• _Page text_
Galder Zamarreño <galder.zamarreno> made a comment on jira ISPN-1948 Great... we've got the most reliable set of notifications... not... the following test (https://gist.github.com/2819113) fails with: {code}java.lang.AssertionError: size is: 0 at org.infinispan.notifications.cachelistener.SizeAndListenerTest.test000(SizeAndListenerTest.java:78) {code} How do we expect people to use these correctly if we provide no basic guarantees like cache size? Jeez... It doesn't work with CacheEntryModified either cos the container is updated *after* all notifications have been fired. Wonderful...
Galder Zamarreño <galder.zamarreno> made a comment on jira ISPN-1948 There's no easy fix for this in the current architecture based on cache listener. The idea with ViewIdUpdater listener was to avoid the need to cache the view id itself after updating the address cache, since this would two operations to the cache and would require batching or transactions to make it atomic...etc. There is however a method that will provide the guarantees that I want, and that is interceptors, cos they can be injected anywhere we want, and they can be placed after we know the container has been updated, i.e. EntryWrappingInterceptor. I thin there's another JIRA on cache size guarantees with listeners, but this really needs to be revisited when JSR-107 cache listeners are implemented.
Galder Zamarreño <galder.zamarreno> updated the status of jira ISPN-1948 to Reopened
Galder Zamarreño <galder.zamarreno> made a comment on jira ISPN-1948 The issue is not yet fixed. Just added some further logging yesterday.
Dan Berindei <dberinde> made a comment on jira ISPN-1948 Galder, I think saving the members list in the listener itself should work and it should be easier to implement than using an interceptor.
Galder Zamarreño <galder.zamarreno> made a comment on jira ISPN-1948 Dan, I'm not so sure but I'll investigate it. I'm not even sure that there're any guarantees that cache.get() will contents with the entry added or not from CacheEntryCreated. Thanks for the input.
Galder Zamarreño <galder.zamarreno> made a comment on jira ISPN-1948 Dan, your suggestion won't work because of https://docs.jboss.org/author/pages/viewpage.action?pageId=5832860, and to prove it, here's a pretty comprehensive test I've built: https://gist.github.com/2844743 - All tests fail. The only guarantees you have is wrt event.getKey/event.getValue. So, for the listener solution to still work, I'd need to catch all the events in the cache and maintain a copy in the listener itself that can be guaranteed to be the expected one. Might as well use a notification bus then... ;) I think an interceptor, located in the right place, can provide me with the right guarantees. I'll create a test to verify it.

• _Instructions_
1 – Summarize the ISPN-1948 thread in two sentences.
2 – In the ISPN-1948 thread, condense the comment beginning "There's no easy fix for this in the current architecture" into a bulleted list that keeps its main points.
3 – Write the next comment in the ISPN-1948 thread, following on from the last comment shown.

• _Data section_
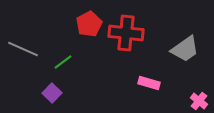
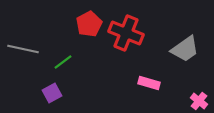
red cross: rotated 16 degrees clockwise
gray line: rotated 12 degrees counterclockwise
purple square: rotated 18 degrees clockwise
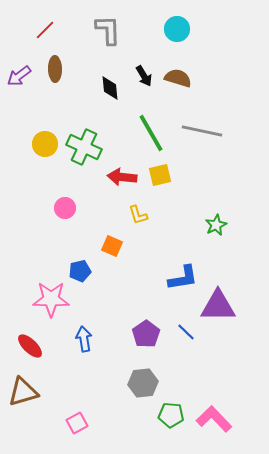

• _In response_
1 – Galder Zamarreño reports that a listener test fails because the cache size reads 0, and that CacheEntryModified notifications are fired before the container is updated. He argues that interceptors placed after the container update, such as EntryWrappingInterceptor, can give the needed guarantees, and he rejects Dan Berindei's suggestion to save the members list in the listener because his tests show that only event.getKey and event.getValue are guaranteed.

2 –
- The current architecture, which is based on a cache listener, offers no easy fix.
- The ViewIdUpdater listener was meant to avoid caching the view id after updating the address cache, because that would take two cache operations and need batching or transactions to be atomic.
- Interceptors can provide the desired guarantees, since they can be injected anywhere, including after the container has been updated (for example, EntryWrappingInterceptor).
- Another JIRA issue on cache size guarantees with listeners may exist, and the matter should be revisited when JSR-107 cache listeners are implemented.

3 –
Dan Berindei <dberinde> made a comment on jira ISPN-1948 Hmmm, you're right, I guess I was relying on the invocation context being thread-local... it may still work with transactional caches, because the listener should reuse the thread's transaction, but it wouldn't be useful for your use case anyway.
Appeared in ER11 elasticity tests sizes 8->16->8 and 16->32->16
This bug is nominated for JDG 6 GA Release Notes. Assigning NEEDINFO to assignee to ensure that the technical note text still accurately reflects the problem.
Galder Zamarreño <galder.zamarreno> made a comment on jira ISPN-1948 Michal, does ER11 has the last proposed fix in it?
Michal Linhard <mlinhard> made a comment on jira ISPN-1948 Just in the process of running the tests with your patch. I'll run at least 5 different tests - similar to those that demonstrated it lately. First one didn't show the magic number problem.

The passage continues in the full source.